I know that a neural network is not a network of neurons, but for the rough scaling and order-of-magnitude arguments, is it legitimate to equivalence a synaptic connection with a weight in a deep network such as a transformer?

That’s all the sign-off I need to get going.

In a post toward the end of last year, I used synapse-to-weight equivalence to argue that GPT-2 was accomplishing the rough computational equivalent of a fruit fly brain. Next, queue some requisite marveling at the gigantic difference in inference-time energy costs. Note, however, that scientific bloggers run the continual risk of excessive chewing over the same tired themes (IMC-1, anyone?) I won’t burden everyone with more moralizing.

What is clear, however, is that the massive AI-infrastructure build-out that dominates the news these days is making an implicit bet on the perpetuation of extreme computational energetic (as well as likely algorithmic) inefficiency.

Human brain has 100 trillion synaptic connections. Using the equivalence rule of thumb, that makes it somewhere on the order of 100x the size of GPT-4. Let’s consider the energy cost of pre-training. Training the brain uses 100 watts for 25 years. Rounding up a bit, that’s a 1e+18 erg energy budget. GPT-4 was estimated to consume 50 GW-hours to train. That’s 2e+21 ergs for 1% of the model complexity, so it’s a factor of roughly 200,000x less efficient. The immediate implication is that the current transformer architecture, and the current architectural paradigms are nowhere near optimal. If NVDA is to retain their outsize valuation, they’ve got to innovate radically, and probably quickly.

My guess is that somebody else, however, somebody not currently on the radar, will get there first.

There’s a certain tendency for life’s possibilities and potential to unfold magically when you’re young, only to go delayed and unrealized for years, before ultimately sliding out of reach.

And opportunity extends not just to the things one might do, but also to the realm of ideas.

I distinctly recall a frigid winter morning, exactly forty years ago, sitting in the Loomis Laboratory Amphitheater, as our Physics 108 Professor introduced thermodynamics from the kinetic point of view. With that lecture comes the realization that the Second Law is valid only in a statistical sense, and a flash bulb moment illuminates the vast urgent array of possibility. Hah! I thought. It’s not really a law at all. You just have to wait. And wait. Wait long enough and all the molecules will be on one side of the room. Wait for the splattered slime and shells of a smashed egg to draw thermal energy from the carpet and reassemble, arcing up towards your outstretched waiting hand.
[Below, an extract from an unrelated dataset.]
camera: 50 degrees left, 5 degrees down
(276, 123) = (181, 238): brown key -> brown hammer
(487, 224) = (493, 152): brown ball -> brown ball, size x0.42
During that same month in 1985, I also read William Poundstone’s Recursive Universe. Having no natural resistance, I was entirely blown away. Cellular Automata. The works of Shakespeare buried somewhere out there in the digits of Pi. Zen for Film. It was all completely new and amazing. There are exactly (and there are only!) 65,536^(44,1000) distinct sounds — that is, about 10^212385 sounds — that last for precisely one second and which can be recorded using the (then-futuristic) audio CD format. Appealing proto-Nietzschean reductionist strictures crowd the mind without effort and in rapid succession. Creativity is merely the process of selection, etc., etc.

But as with with Rush’s 2112 or The Fountainhead from Ayn Rand, one tends to grow out of that stuff (albeit, I admit, enriched). And indeed, after a forty-year gap, I’ve started listening to those Rush LPs again. The musicianship really is something else, you know.

By 1999, however, I was sufficiently cool, and I was sufficiently jaded to trot out the “refutation” of the infinite monkeys theorem in our end-of-the-universe book. Like Jim Carroll extorting street cred from all those people who died, died, there was money to be made and low-rent Saganesque fame to be reaped in belittling the amazing consequences of truly huge numbers.

In the end, I think it just comes down to the fact that 10^n is useful to count the number of things that will happen, and 10^n^n counts the number of things that could happen… Or so I hold forth smugly, on a blog almost nobody still reads, as the monkeys and the typewriters and the Dark Era have a go in both a peer-reviewed paper and in last weekend’s edition of the New York Times.

We were country before country was cool!